Republic of the Philippines
SUPREME COURT
Manila
EN BANC
G.R. No. L-5054             August 31, 1953
ENRIQUE A. GARCIA, plaintiff-appellee,
vs.
NATIVIDAD DE LOS SANTOS, assisted by her husband MAXIMINO VASQUEZ, SEVERINO DE LOS SANTOS, PEDRO DE LOS SANTOS, RAMON DE LOS SANTOS, and JOSEFINA DE LOS SANTOS, represented by NATIVIDAD DE LOS SANTOS, as Guardian Ad-Litem, defendants-appellants.
Galang, Angeles & Galang for appellants.
Hermogenes Datuin for appellee.
REYES, J.:
This is an action for foreclosure of mortgage.
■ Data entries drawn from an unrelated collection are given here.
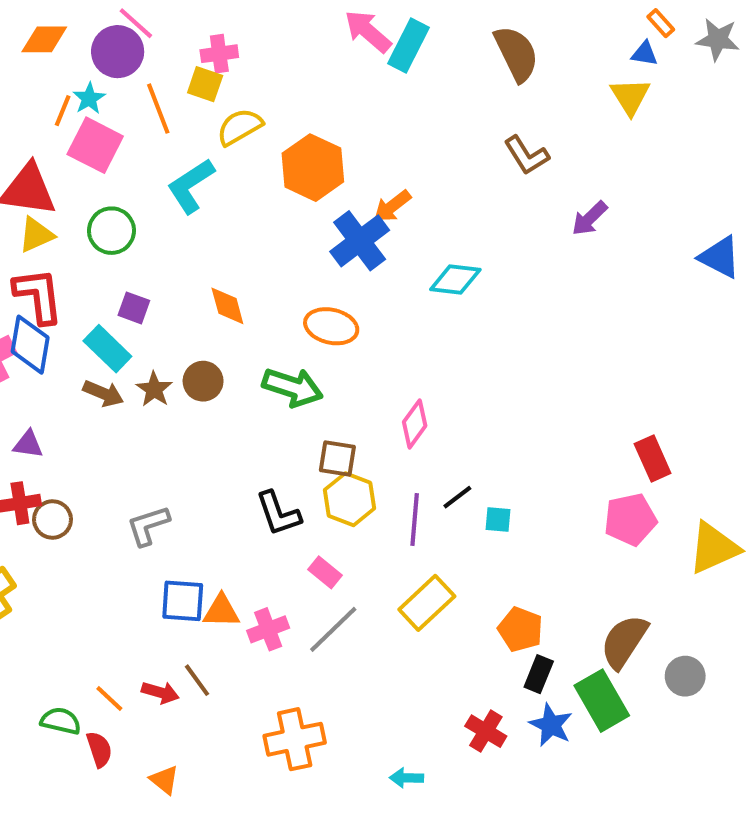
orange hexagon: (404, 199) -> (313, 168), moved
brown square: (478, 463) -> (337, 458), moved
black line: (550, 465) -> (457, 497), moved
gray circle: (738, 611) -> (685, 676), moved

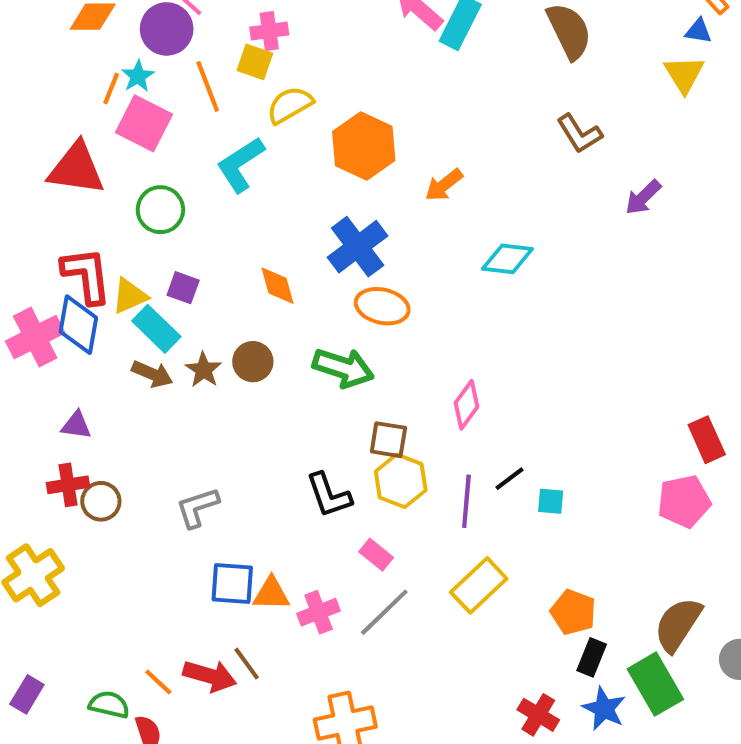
yellow triangle: (36, 235) -> (130, 296), moved
blue cross: (360, 241) -> (358, 247), moved
red arrow: (160, 692) -> (210, 676), size x1.4

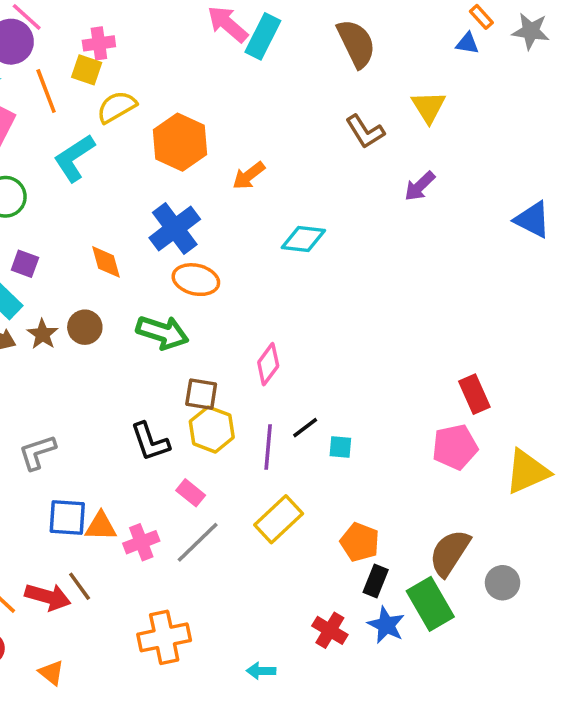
yellow triangle: (684, 74) -> (429, 107), moved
It appears that on September 9, 1944, defendants executed in favor of plaintiff a promissory note for P10,000, Philippine currency, payable "four years after date," with interest at 10 per cent per annum, and as security for the note, they also constituted a mortgage on a piece of land in the City of Manila, with the stipulation "that payment of interests as well as the aforesaid obligation shall be made in full whatever legal tender and currency is prevailing and in use at the time such interests or the obligation becomes due and payable." As the note was not paid when it fell due, with the exception of the sum of P500 delivered by defendants to plaintiff in 1946, the latter brought the present action for foreclosure, and judgment having been rendered in his favor for the sum due, plus P600 for attorney's fee and costs, defendants have appealed to this Court, assigning several errors. But such of these as have to do with the question of moratorium have become moot and untenable in view of our decision in the case of Rutter vs. Esteban * (49 Off. Gaz., (5) 1087)invalidating the law and executive orders on moratorium. There only remains for determination the question of whether defendant's debt should now be paid in present-day currency peso for peso or only its equivalent according to the Ballantyne scale of values.
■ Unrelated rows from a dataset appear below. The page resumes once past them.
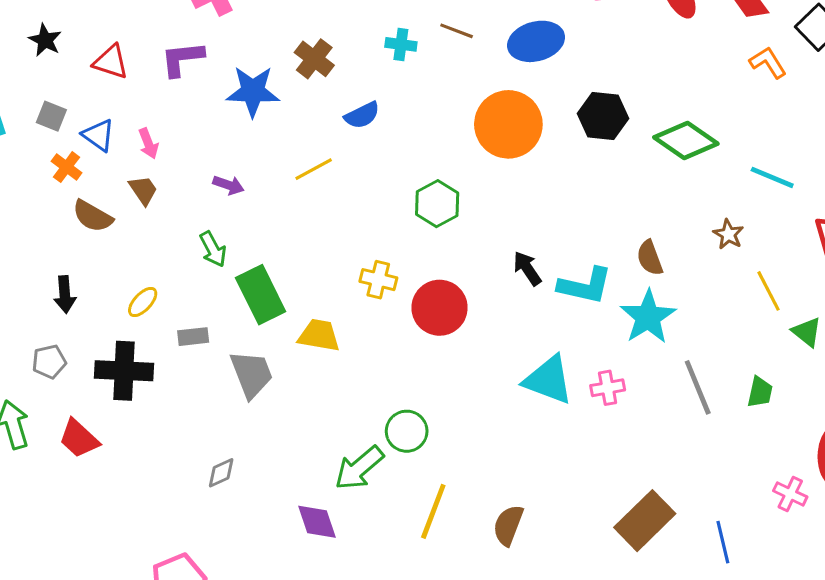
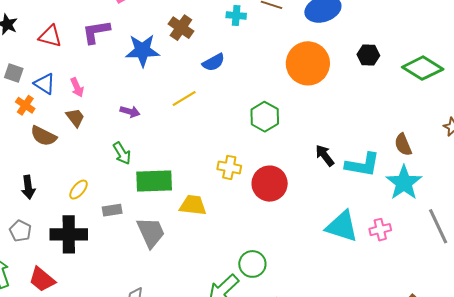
black hexagon: (603, 116) -> (368, 55), size x0.7
green rectangle: (261, 295) -> (154, 181), turned -63
gray pentagon: (49, 362) -> (20, 231), turned -30

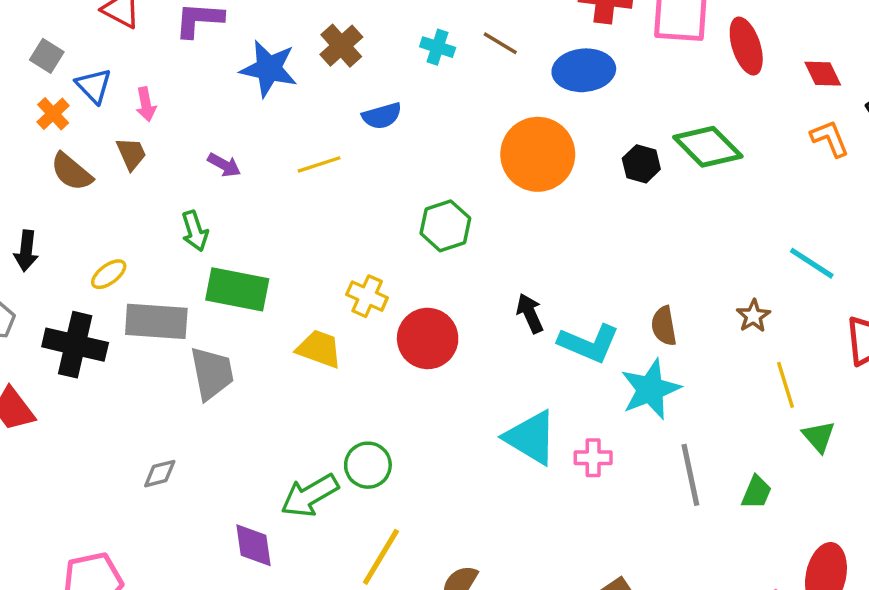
green diamond: (423, 68) -> (708, 147), moved
yellow trapezoid: (193, 205) -> (319, 349), moved
gray rectangle: (112, 210) -> (156, 321), size x1.8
The question is not new, the same having been already decided in the case of Cristobal Roņo vs. Jose L. Gomez, et al.1 (46 Off. Gaz., Supp. to No. 11, p. 339), which appears to be on all fours with the one at bar. In that case, action was brought on October 15, 1945 on a promise made on October 5, 1944, "to pay one year after date the sum of P4,000 . . . in currency that will be prevailing by the end of the stipulated period of one year," and this Court there held that the promissor "must pay 4,000 pesos in Philippine currency" and "may not dis-charge his debt by paying only the equivalent of the Japanese currency he had received in 1944." It should be noted that in that case, as well as in the present, the note was made payable at a fixed period after date and payment was to be in the currency prevailing at the end of that period, that is, at the maturity of the note. The ratio decidendi is given in the report of that case and need not be repeated here.
Appellants, however, claim that the promissory note herein question should be construed as permitting payment at any time within four years after its date, and that giving it that interpretation, it could have been paid during the Japanese occupation, and in accordance with the concurring opinion of Mr. Justice Feria in the case of Jose L. Gomez vs. Miguela Tabia 2 (47 Off. Gaz., 641), the obligation could be discharged after liberation by payment of its equivalent in Philippine currency at the rate fixed in the Ballantyne schedule. But this interpretation is contrary to the clear and express language of the instrument, which enjoins payment "four years after date," a period presumed to be established for the benefit of both creditor and debtor(Art. 1127 of the old Civil Code; Art. 1196 of the new)and may not in the absence of a showing that it was established for the benefit of the debtor alone be shortened at the mere will of the latter by allowing him to pay the debt before the lapse of the stated period without the consent of the creditor. The provision in the mortgage that its duration shall not exceed four years from date does not necessarily argue that the promissory note secured by it could be paid at any time during those four year seven without the consent of the promisee. The provision may have been inserted to forestall any attempt to make the mortgaged property answerable for any extension of the note.
The case of De Asis vs. Agdamag, et al. (90 Phil., 249), cited by appellants is not in point, because there the loan was payable "on or before" a specified date. Neither may appellants invoke the case of Colmenar vs. Cosca (76 Phil. 857), which concerns the right of the vendor a retro to repurchase five years from the date of the instrument, with the provision that the property sold would automatically belong to the vendee should the right not be exercised within that period. In the latter case it is obvious that the intention was not to allow the repurchase only after the expiration of the five years since that would amount to a denial of that right.
In view of the foregoing, the judgment appealed from is affirmed, with costs against the applicants.
Bengzon, Padilla, Tuason, Montemayor, Jugo, Bautista Angelo, and Labrador, JJ., concur.
Separate Opinions
PARAS, C.J., dissenting:
I dissent for the same reasons stated in my opinion in the case of Roņo vs. Gomez, 83 Phil., 890.